Creativity · Agent Protocol

A2A Task Handoff — Semantics & Lifecycle

A2A models delegated work as a Task object with a well-defined lifecycle: submitted → working → input-required → completed / failed / canceled. The calling agent opens the task, the receiving agent streams status updates and artifacts back, and both sides can pause, resume, or cancel. This lets A2A handle long-running work — hours or days — that doesn't fit a single request/response.

Protocol facts

Sponsor
Google (+ industry partners)
Status
proposed
Spec
https://google.github.io/A2A/
Interop with
A2A, server-sent events, JSON-RPC, webhooks

Frequently asked questions

What states can an A2A task be in?

Standard states are submitted, working, input-required (agent is asking for clarification), completed, failed, and canceled. Transitions between states are streamed so the caller can render progress.

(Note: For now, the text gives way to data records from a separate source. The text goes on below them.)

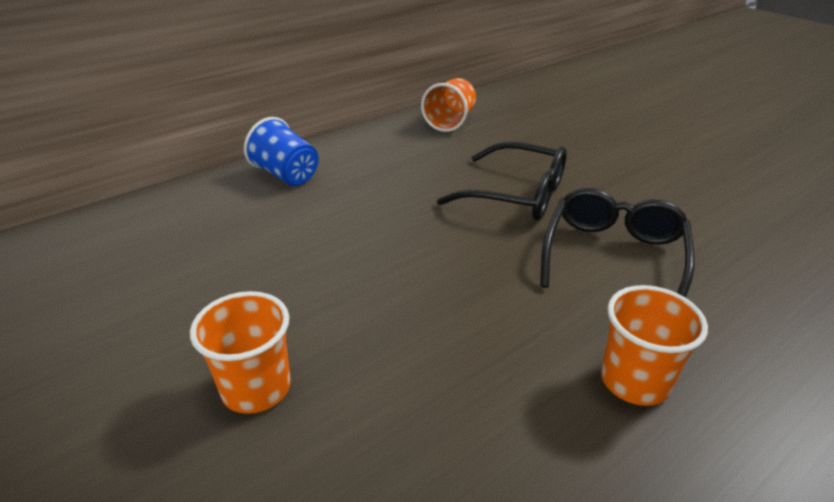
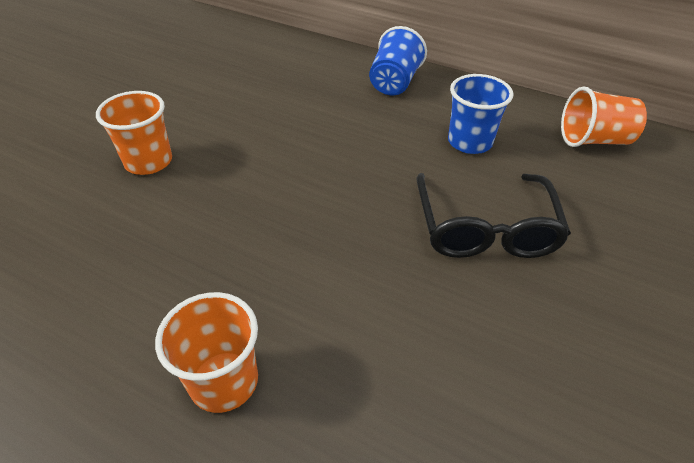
camera: 65 degrees right, 10 degrees up
black glasses [540,188,695,298] -> none
none -> blue cup [448,74,513,154]

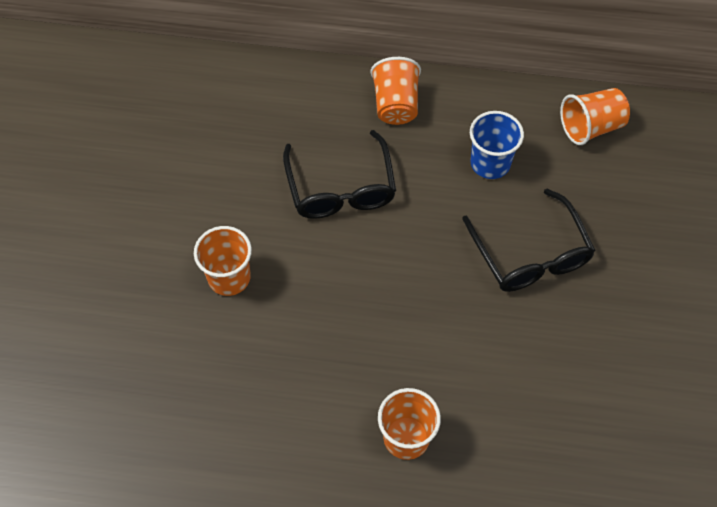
camera: 20 degrees left, 15 degrees up
blue cup [369,26,427,95] -> orange cup [371,57,421,125]
none -> black glasses [283,130,396,219]

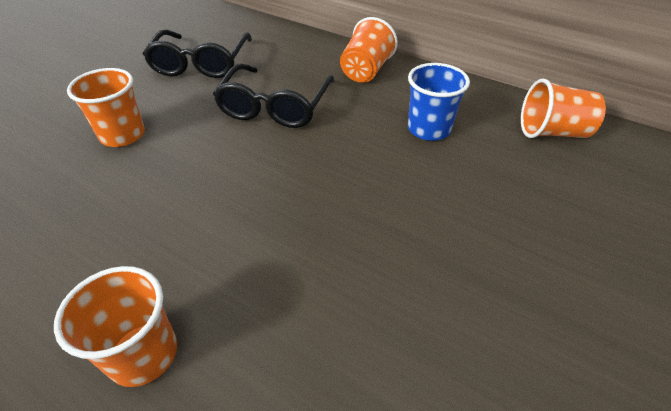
camera: 25 degrees right, 15 degrees down
black glasses [462,189,596,292] -> black glasses moved to [143,30,252,78]

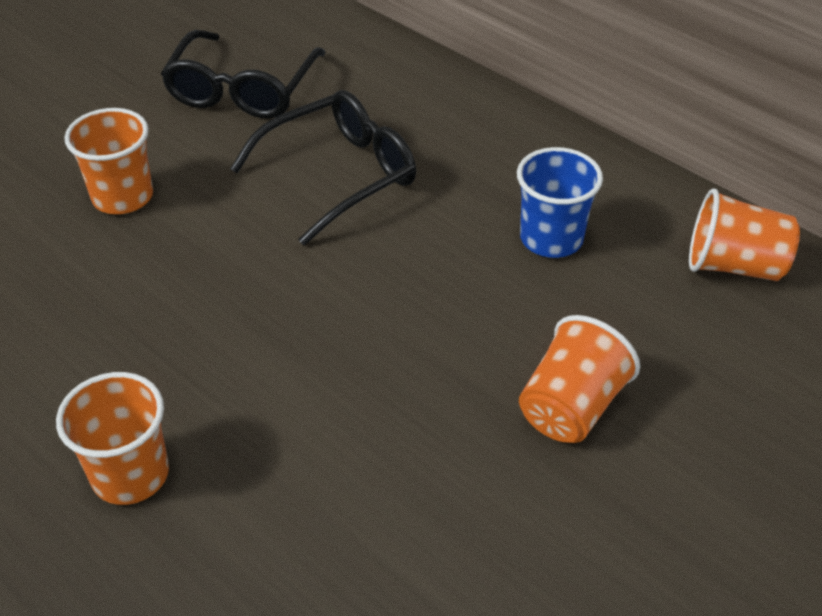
camera: 10 degrees right, 0 degrees up
black glasses [213,64,334,128] -> black glasses turned 150 degrees counterclockwise [230,90,416,246]
orange cup [340,17,398,83] -> orange cup moved to [519,315,640,443]

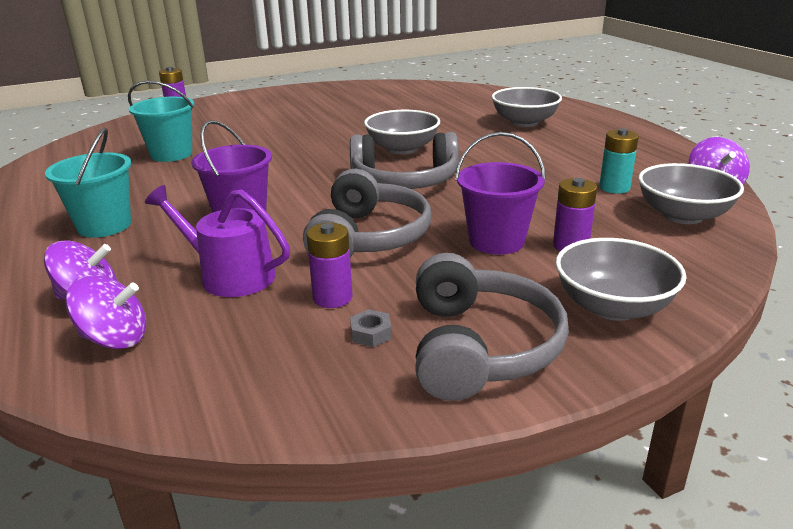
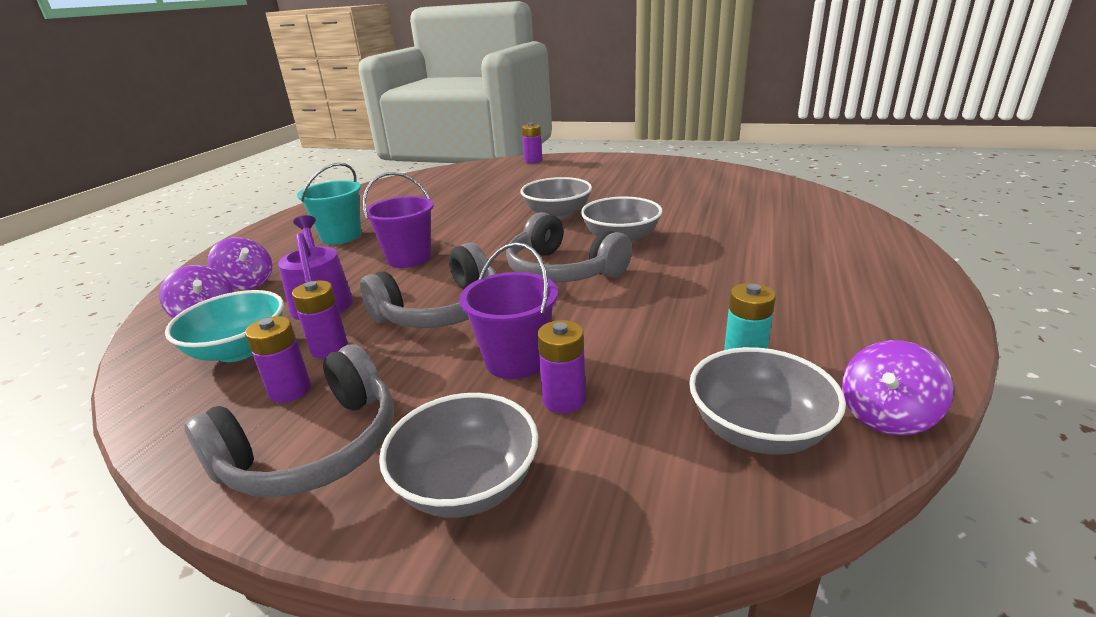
camera: 45 degrees right, 0 degrees up
turquoise bucket [128,81,194,162] -> none
grey nut [350,309,392,347] -> purple battery [245,316,311,403]
grey bowl [492,87,562,127] -> grey bowl moved to [520,177,592,219]
none -> turquoise bowl [165,290,284,362]

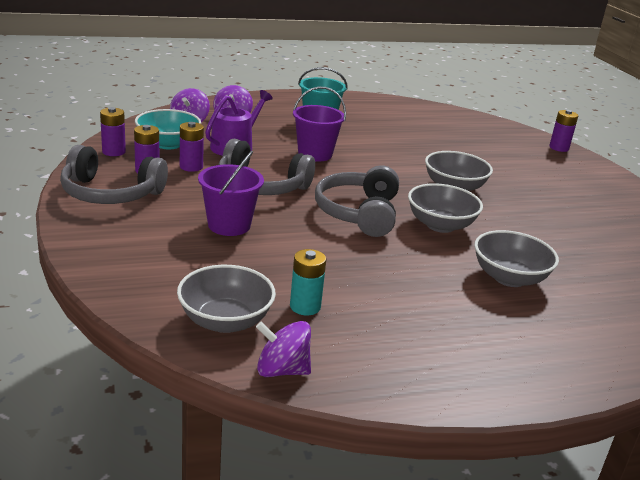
camera: 50 degrees right, 0 degrees up
grey bowl [379,393,538,518] -> grey bowl moved to [474,230,559,287]
purple battery [537,320,586,413] -> purple battery moved to [100,107,126,156]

How does A2A handle tasks that take hours?

The protocol is asynchronous by design. The receiving agent keeps the task ID alive, streams periodic status updates, and the caller can reconnect later via the same task ID — or receive a webhook callback when the task completes.

Can the receiving agent ask the caller for more info mid-task?

Yes — that's what the input-required state is for. The agent pauses, emits a question, waits for the caller to supply additional input, then resumes.